▸ **PROBLEM TO WORK ON**: An exact copy of every record below is needed, with the pictures left out.

────────

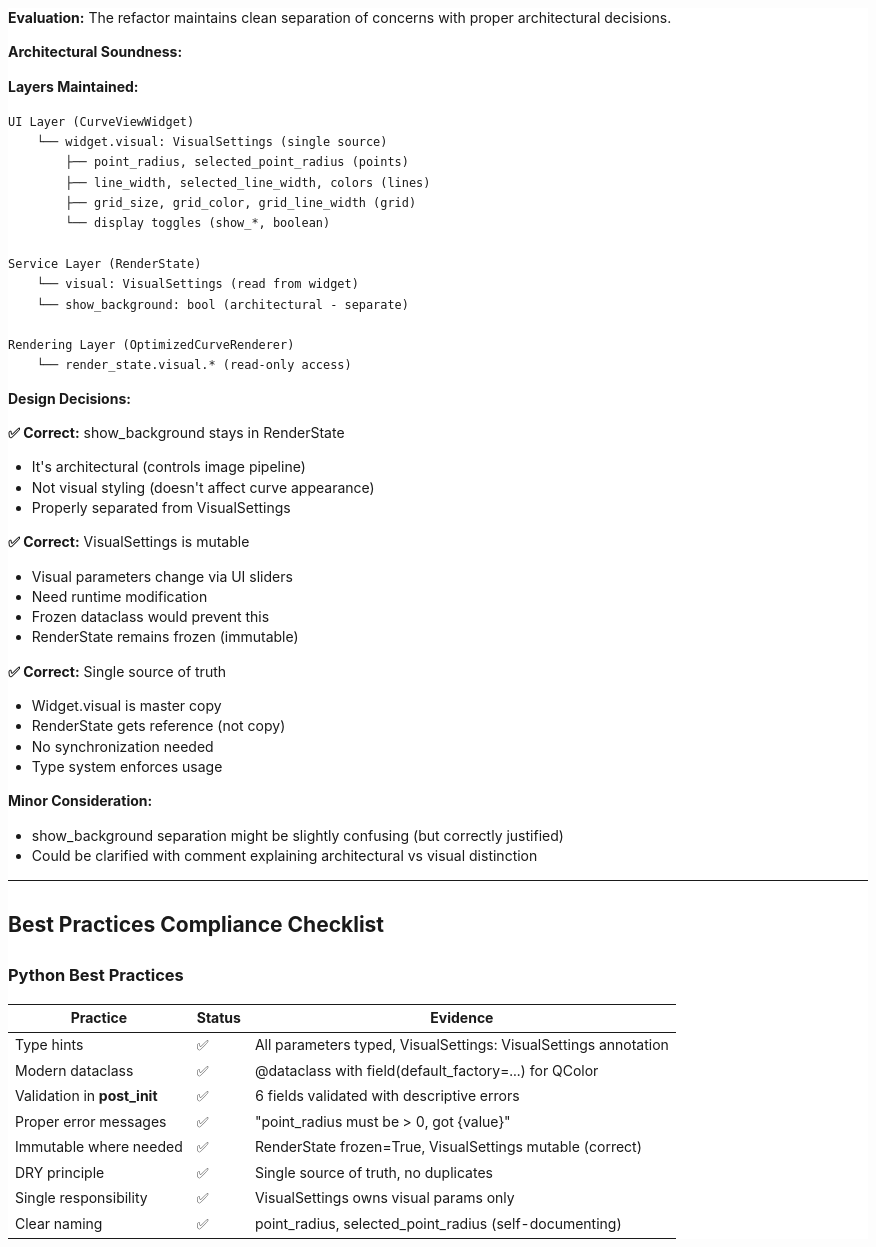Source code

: **Evaluation:**
The refactor maintains clean separation of concerns with proper architectural decisions.

**Architectural Soundness:**

**Layers Maintained:**
```
UI Layer (CurveViewWidget)
    └── widget.visual: VisualSettings (single source)
        ├── point_radius, selected_point_radius (points)
        ├── line_width, selected_line_width, colors (lines)
        ├── grid_size, grid_color, grid_line_width (grid)
        └── display toggles (show_*, boolean)

Service Layer (RenderState)
    └── visual: VisualSettings (read from widget)
    └── show_background: bool (architectural - separate)

Rendering Layer (OptimizedCurveRenderer)
    └── render_state.visual.* (read-only access)
```

**Design Decisions:**

**✅ Correct:** show_background stays in RenderState
- It's architectural (controls image pipeline)
- Not visual styling (doesn't affect curve appearance)
- Properly separated from VisualSettings

**✅ Correct:** VisualSettings is mutable
- Visual parameters change via UI sliders
- Need runtime modification
- Frozen dataclass would prevent this
- RenderState remains frozen (immutable)

**✅ Correct:** Single source of truth
- Widget.visual is master copy
- RenderState gets reference (not copy)
- No synchronization needed
- Type system enforces usage

**Minor Consideration:**
- show_background separation might be slightly confusing (but correctly justified)
- Could be clarified with comment explaining architectural vs visual distinction

---

## Best Practices Compliance Checklist

### Python Best Practices

| Practice | Status | Evidence |
|----------|--------|----------|
| Type hints | ✅ | All parameters typed, VisualSettings: VisualSettings annotation |
| Modern dataclass | ✅ | @dataclass with field(default_factory=...) for QColor |
| Validation in __post_init__ | ✅ | 6 fields validated with descriptive errors |
| Proper error messages | ✅ | "point_radius must be > 0, got {value}" |
| Immutable where needed | ✅ | RenderState frozen=True, VisualSettings mutable (correct) |
| DRY principle | ✅ | Single source of truth, no duplicates |
| Single responsibility | ✅ | VisualSettings owns visual params only |
| Clear naming | ✅ | point_radius, selected_point_radius (self-documenting) |
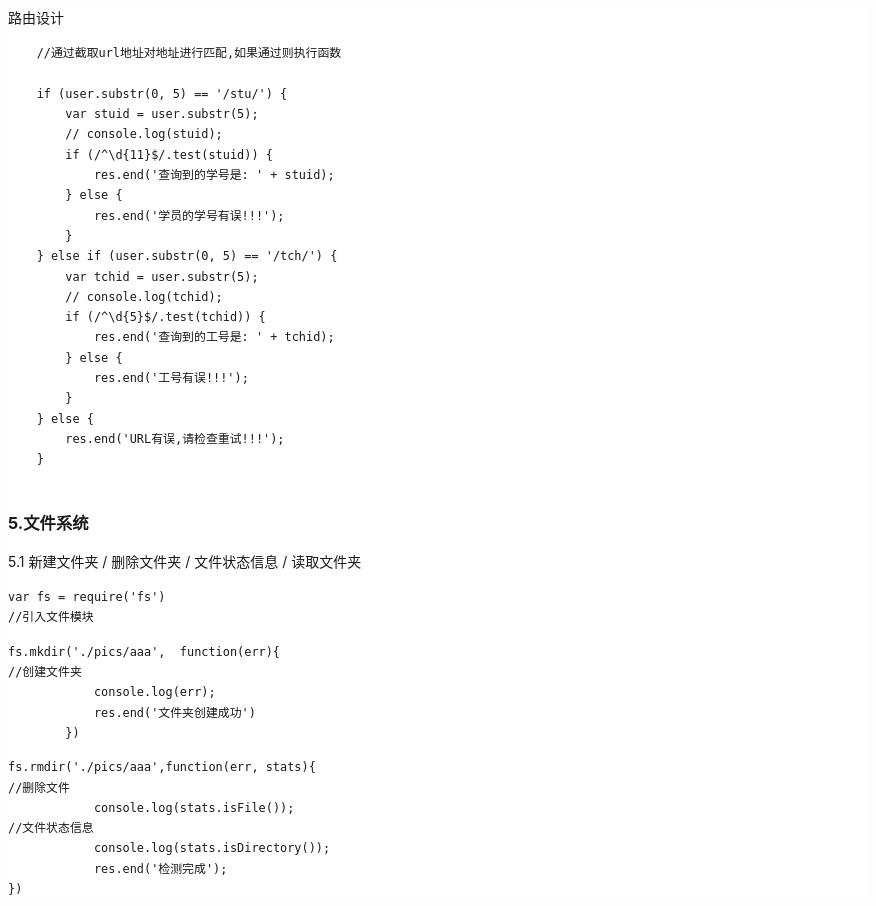 路由设计

```
    //通过截取url地址对地址进行匹配,如果通过则执行函数
       
    if (user.substr(0, 5) == '/stu/') {
        var stuid = user.substr(5);
        // console.log(stuid);
        if (/^\d{11}$/.test(stuid)) {	
            res.end('查询到的学号是: ' + stuid);							
        } else {
            res.end('学员的学号有误!!!');
        }
    } else if (user.substr(0, 5) == '/tch/') {
        var tchid = user.substr(5);
        // console.log(tchid);
        if (/^\d{5}$/.test(tchid)) {
            res.end('查询到的工号是: ' + tchid);
        } else {
            res.end('工号有误!!!');
        }
    } else {
        res.end('URL有误,请检查重试!!!');
    }
    

```



### 5.文件系统

5.1 新建文件夹 / 删除文件夹 / 文件状态信息 / 读取文件夹

```
var fs = require('fs')                                    																																		//引入文件模块 
```

```
fs.mkdir('./pics/aaa',	function(err){																																			//创建文件夹
			console.log(err); 
			res.end('文件夹创建成功')
		})             									 
```

```
fs.rmdir('./pics/aaa',function(err, stats){                																											   //删除文件
			console.log(stats.isFile()); 																																			 //文件状态信息
			console.log(stats.isDirectory());
			res.end('检测完成');
})
```
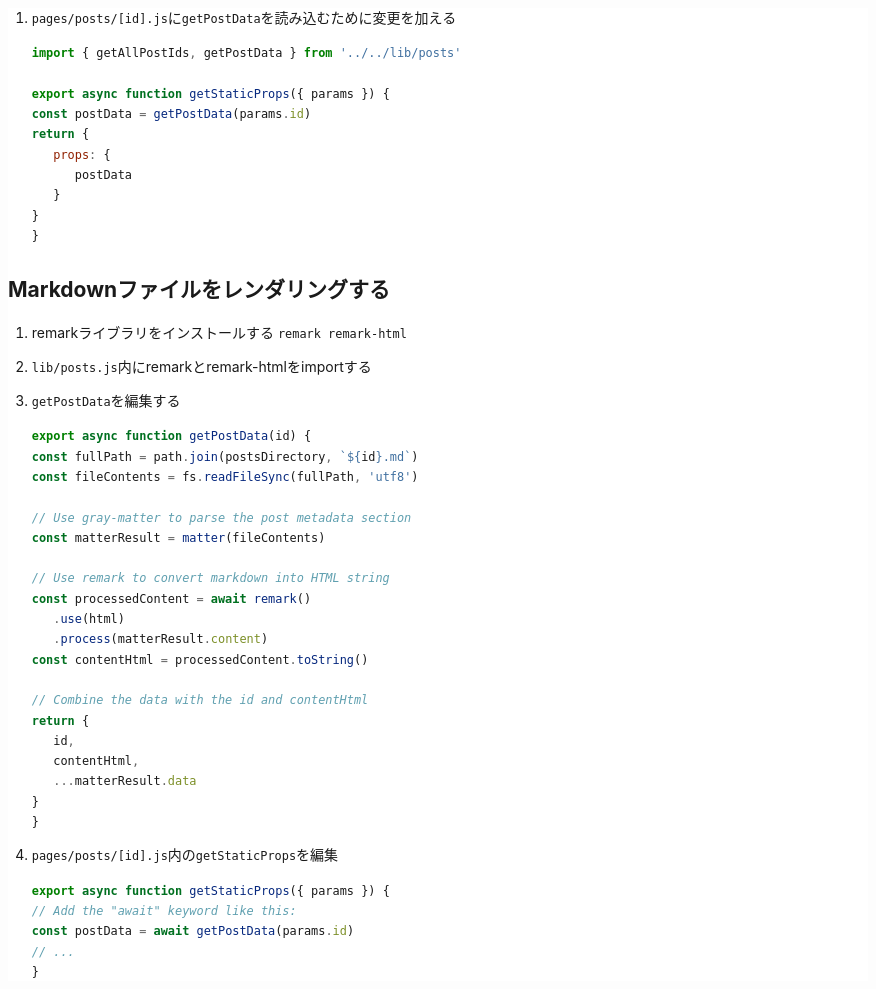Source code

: 1. `pages/posts/[id].js`に`getPostData`を読み込むために変更を加える

   ```JavaScript
   import { getAllPostIds, getPostData } from '../../lib/posts'

   export async function getStaticProps({ params }) {
   const postData = getPostData(params.id)
   return {
      props: {
         postData
      }
   }
   }
   ```

## Markdownファイルをレンダリングする

1. remarkライブラリをインストールする
`remark remark-html`

1. `lib/posts.js`内にremarkとremark-htmlをimportする

1. `getPostData`を編集する

   ```JavaScript
   export async function getPostData(id) {
   const fullPath = path.join(postsDirectory, `${id}.md`)
   const fileContents = fs.readFileSync(fullPath, 'utf8')

   // Use gray-matter to parse the post metadata section
   const matterResult = matter(fileContents)

   // Use remark to convert markdown into HTML string
   const processedContent = await remark()
      .use(html)
      .process(matterResult.content)
   const contentHtml = processedContent.toString()

   // Combine the data with the id and contentHtml
   return {
      id,
      contentHtml,
      ...matterResult.data
   }
   }
   ```

1. `pages/posts/[id].js`内の`getStaticProps`を編集

   ```JavaScript
   export async function getStaticProps({ params }) {
   // Add the "await" keyword like this:
   const postData = await getPostData(params.id)
   // ...
   }
   ```
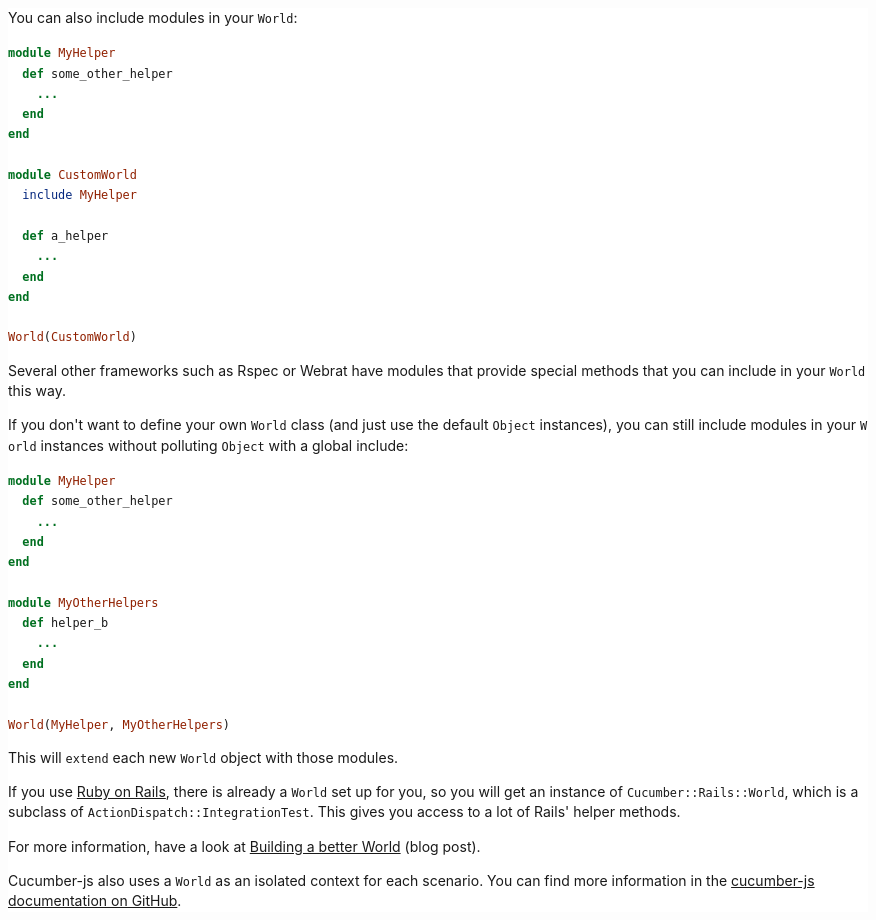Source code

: You can also include modules in your `World`:

```ruby
module MyHelper
  def some_other_helper
    ...
  end
end

module CustomWorld
  include MyHelper

  def a_helper
    ...
  end
end

World(CustomWorld)
```

Several other frameworks such as Rspec or Webrat have modules that provide special methods that you can include in your `World` this way.

If you don't want to define your own `World` class (and just use the default `Object` instances), you can still include modules
in your `World` instances without polluting `Object` with a global include:

```ruby
module MyHelper
  def some_other_helper
    ...
  end
end

module MyOtherHelpers
  def helper_b
    ...
  end
end

World(MyHelper, MyOtherHelpers)
```

This will `extend` each new `World` object with those modules.

If you use [Ruby on Rails](/docs/tools/ruby#ruby-on-rails), there is already a `World` set up for you, so you will get
an instance of `Cucumber::Rails::World`, which is a subclass of `ActionDispatch::IntegrationTest`. This gives you access to a lot of Rails' helper methods.

For more information, have a look at [Building a better World](http://drnicwilliams.com/2009/04/15/cucumber-building-a-better-world-object/) (blog post).

Cucumber-js also uses a `World` as an isolated context for each scenario. You can find more information in the
[cucumber-js documentation on GitHub](https://github.com/cucumber/cucumber-js/blob/master/docs/support_files/world.md).
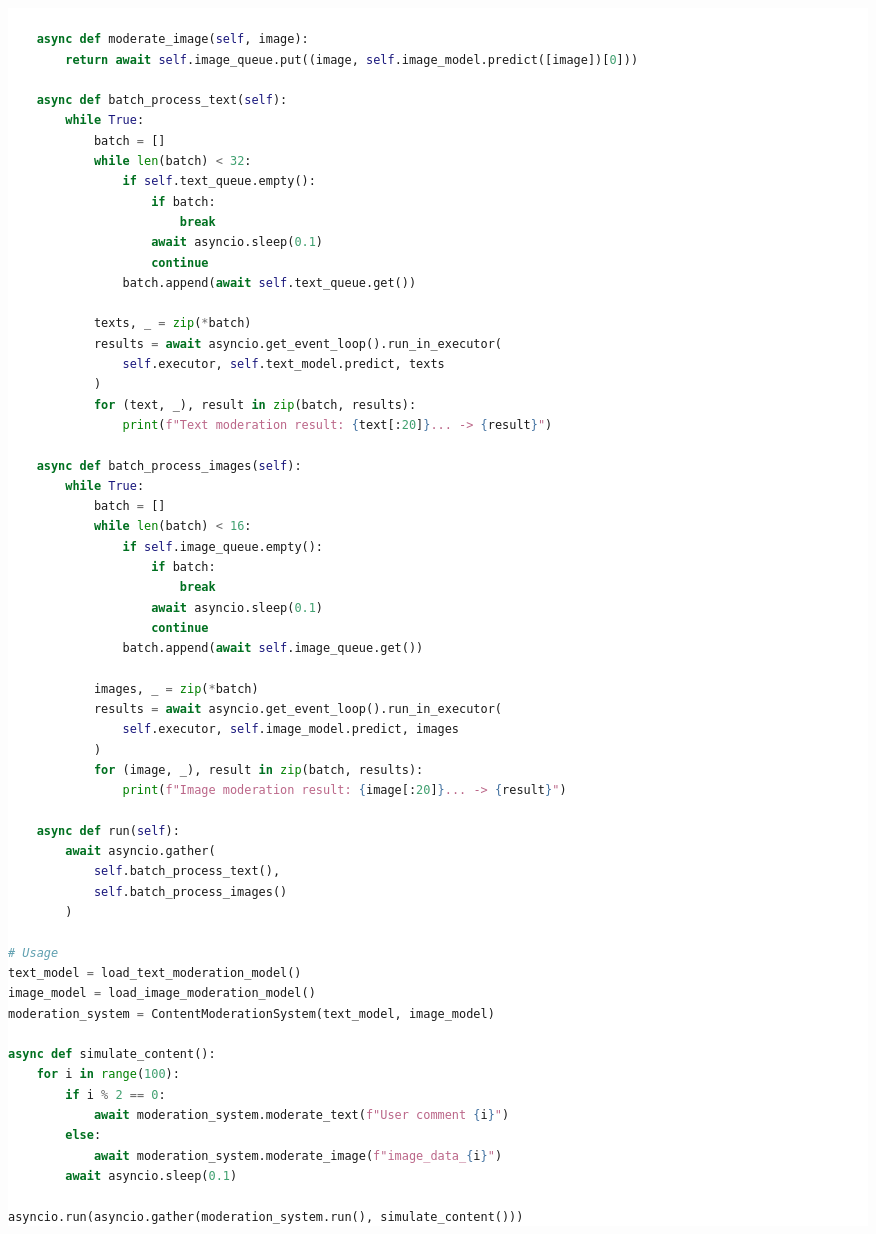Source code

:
 ```python

    async def moderate_image(self, image):
        return await self.image_queue.put((image, self.image_model.predict([image])[0]))

    async def batch_process_text(self):
        while True:
            batch = []
            while len(batch) < 32:
                if self.text_queue.empty():
                    if batch:
                        break
                    await asyncio.sleep(0.1)
                    continue
                batch.append(await self.text_queue.get())
            
            texts, _ = zip(*batch)
            results = await asyncio.get_event_loop().run_in_executor(
                self.executor, self.text_model.predict, texts
            )
            for (text, _), result in zip(batch, results):
                print(f"Text moderation result: {text[:20]}... -> {result}")

    async def batch_process_images(self):
        while True:
            batch = []
            while len(batch) < 16:
                if self.image_queue.empty():
                    if batch:
                        break
                    await asyncio.sleep(0.1)
                    continue
                batch.append(await self.image_queue.get())
            
            images, _ = zip(*batch)
            results = await asyncio.get_event_loop().run_in_executor(
                self.executor, self.image_model.predict, images
            )
            for (image, _), result in zip(batch, results):
                print(f"Image moderation result: {image[:20]}... -> {result}")

    async def run(self):
        await asyncio.gather(
            self.batch_process_text(),
            self.batch_process_images()
        )

# Usage
text_model = load_text_moderation_model()
image_model = load_image_moderation_model()
moderation_system = ContentModerationSystem(text_model, image_model)

async def simulate_content():
    for i in range(100):
        if i % 2 == 0:
            await moderation_system.moderate_text(f"User comment {i}")
        else:
            await moderation_system.moderate_image(f"image_data_{i}")
        await asyncio.sleep(0.1)

asyncio.run(asyncio.gather(moderation_system.run(), simulate_content()))
```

────────

▸ **TASK RESULT**:
Source code

: **Evaluation:**
The refactor maintains clean separation of concerns with proper architectural decisions.

**Architectural Soundness:**

**Layers Maintained:**
```
UI Layer (CurveViewWidget)
    └── widget.visual: VisualSettings (single source)
        ├── point_radius, selected_point_radius (points)
        ├── line_width, selected_line_width, colors (lines)
        ├── grid_size, grid_color, grid_line_width (grid)
        └── display toggles (show_*, boolean)

Service Layer (RenderState)
    └── visual: VisualSettings (read from widget)
    └── show_background: bool (architectural - separate)

Rendering Layer (OptimizedCurveRenderer)
    └── render_state.visual.* (read-only access)
```

**Design Decisions:**

**✅ Correct:** show_background stays in RenderState
- It's architectural (controls image pipeline)
- Not visual styling (doesn't affect curve appearance)
- Properly separated from VisualSettings

**✅ Correct:** VisualSettings is mutable
- Visual parameters change via UI sliders
- Need runtime modification
- Frozen dataclass would prevent this
- RenderState remains frozen (immutable)

**✅ Correct:** Single source of truth
- Widget.visual is master copy
- RenderState gets reference (not copy)
- No synchronization needed
- Type system enforces usage

**Minor Consideration:**
- show_background separation might be slightly confusing (but correctly justified)
- Could be clarified with comment explaining architectural vs visual distinction

---

## Best Practices Compliance Checklist

### Python Best Practices

| Practice | Status | Evidence |
|----------|--------|----------|
| Type hints | ✅ | All parameters typed, VisualSettings: VisualSettings annotation |
| Modern dataclass | ✅ | @dataclass with field(default_factory=...) for QColor |
| Validation in __post_init__ | ✅ | 6 fields validated with descriptive errors |
| Proper error messages | ✅ | "point_radius must be > 0, got {value}" |
| Immutable where needed | ✅ | RenderState frozen=True, VisualSettings mutable (correct) |
| DRY principle | ✅ | Single source of truth, no duplicates |
| Single responsibility | ✅ | VisualSettings owns visual params only |
| Clear naming | ✅ | point_radius, selected_point_radius (self-documenting) |
 路由设计

```
    //通过截取url地址对地址进行匹配,如果通过则执行函数
       
    if (user.substr(0, 5) == '/stu/') {
        var stuid = user.substr(5);
        // console.log(stuid);
        if (/^\d{11}$/.test(stuid)) {	
            res.end('查询到的学号是: ' + stuid);							
        } else {
            res.end('学员的学号有误!!!');
        }
    } else if (user.substr(0, 5) == '/tch/') {
        var tchid = user.substr(5);
        // console.log(tchid);
        if (/^\d{5}$/.test(tchid)) {
            res.end('查询到的工号是: ' + tchid);
        } else {
            res.end('工号有误!!!');
        }
    } else {
        res.end('URL有误,请检查重试!!!');
    }
    

```



### 5.文件系统

5.1 新建文件夹 / 删除文件夹 / 文件状态信息 / 读取文件夹

```
var fs = require('fs')                                    																																		//引入文件模块 
```

```
fs.mkdir('./pics/aaa',	function(err){																																			//创建文件夹
			console.log(err); 
			res.end('文件夹创建成功')
		})             									 
```

```
fs.rmdir('./pics/aaa',function(err, stats){                																											   //删除文件
			console.log(stats.isFile()); 																																			 //文件状态信息
			console.log(stats.isDirectory());
			res.end('检测完成');
})
```
Source code

: 1. `pages/posts/[id].js`に`getPostData`を読み込むために変更を加える

   ```JavaScript
   import { getAllPostIds, getPostData } from '../../lib/posts'

   export async function getStaticProps({ params }) {
   const postData = getPostData(params.id)
   return {
      props: {
         postData
      }
   }
   }
   ```

## Markdownファイルをレンダリングする

1. remarkライブラリをインストールする
`remark remark-html`

1. `lib/posts.js`内にremarkとremark-htmlをimportする

1. `getPostData`を編集する

   ```JavaScript
   export async function getPostData(id) {
   const fullPath = path.join(postsDirectory, `${id}.md`)
   const fileContents = fs.readFileSync(fullPath, 'utf8')

   // Use gray-matter to parse the post metadata section
   const matterResult = matter(fileContents)

   // Use remark to convert markdown into HTML string
   const processedContent = await remark()
      .use(html)
      .process(matterResult.content)
   const contentHtml = processedContent.toString()

   // Combine the data with the id and contentHtml
   return {
      id,
      contentHtml,
      ...matterResult.data
   }
   }
   ```

1. `pages/posts/[id].js`内の`getStaticProps`を編集

   ```JavaScript
   export async function getStaticProps({ params }) {
   // Add the "await" keyword like this:
   const postData = await getPostData(params.id)
   // ...
   }
   ```
Source code

: You can also include modules in your `World`:

```ruby
module MyHelper
  def some_other_helper
    ...
  end
end

module CustomWorld
  include MyHelper

  def a_helper
    ...
  end
end

World(CustomWorld)
```

Several other frameworks such as Rspec or Webrat have modules that provide special methods that you can include in your `World` this way.

If you don't want to define your own `World` class (and just use the default `Object` instances), you can still include modules
in your `World` instances without polluting `Object` with a global include:

```ruby
module MyHelper
  def some_other_helper
    ...
  end
end

module MyOtherHelpers
  def helper_b
    ...
  end
end

World(MyHelper, MyOtherHelpers)
```

This will `extend` each new `World` object with those modules.

If you use [Ruby on Rails](/docs/tools/ruby#ruby-on-rails), there is already a `World` set up for you, so you will get
an instance of `Cucumber::Rails::World`, which is a subclass of `ActionDispatch::IntegrationTest`. This gives you access to a lot of Rails' helper methods.

For more information, have a look at [Building a better World](http://drnicwilliams.com/2009/04/15/cucumber-building-a-better-world-object/) (blog post).

Cucumber-js also uses a `World` as an isolated context for each scenario. You can find more information in the
[cucumber-js documentation on GitHub](https://github.com/cucumber/cucumber-js/blob/master/docs/support_files/world.md).
Source code

:
 ```python

    async def moderate_image(self, image):
        return await self.image_queue.put((image, self.image_model.predict([image])[0]))

    async def batch_process_text(self):
        while True:
            batch = []
            while len(batch) < 32:
                if self.text_queue.empty():
                    if batch:
                        break
                    await asyncio.sleep(0.1)
                    continue
                batch.append(await self.text_queue.get())
            
            texts, _ = zip(*batch)
            results = await asyncio.get_event_loop().run_in_executor(
                self.executor, self.text_model.predict, texts
            )
            for (text, _), result in zip(batch, results):
                print(f"Text moderation result: {text[:20]}... -> {result}")

    async def batch_process_images(self):
        while True:
            batch = []
            while len(batch) < 16:
                if self.image_queue.empty():
                    if batch:
                        break
                    await asyncio.sleep(0.1)
                    continue
                batch.append(await self.image_queue.get())
            
            images, _ = zip(*batch)
            results = await asyncio.get_event_loop().run_in_executor(
                self.executor, self.image_model.predict, images
            )
            for (image, _), result in zip(batch, results):
                print(f"Image moderation result: {image[:20]}... -> {result}")

    async def run(self):
        await asyncio.gather(
            self.batch_process_text(),
            self.batch_process_images()
        )

# Usage
text_model = load_text_moderation_model()
image_model = load_image_moderation_model()
moderation_system = ContentModerationSystem(text_model, image_model)

async def simulate_content():
    for i in range(100):
        if i % 2 == 0:
            await moderation_system.moderate_text(f"User comment {i}")
        else:
            await moderation_system.moderate_image(f"image_data_{i}")
        await asyncio.sleep(0.1)

asyncio.run(asyncio.gather(moderation_system.run(), simulate_content()))
```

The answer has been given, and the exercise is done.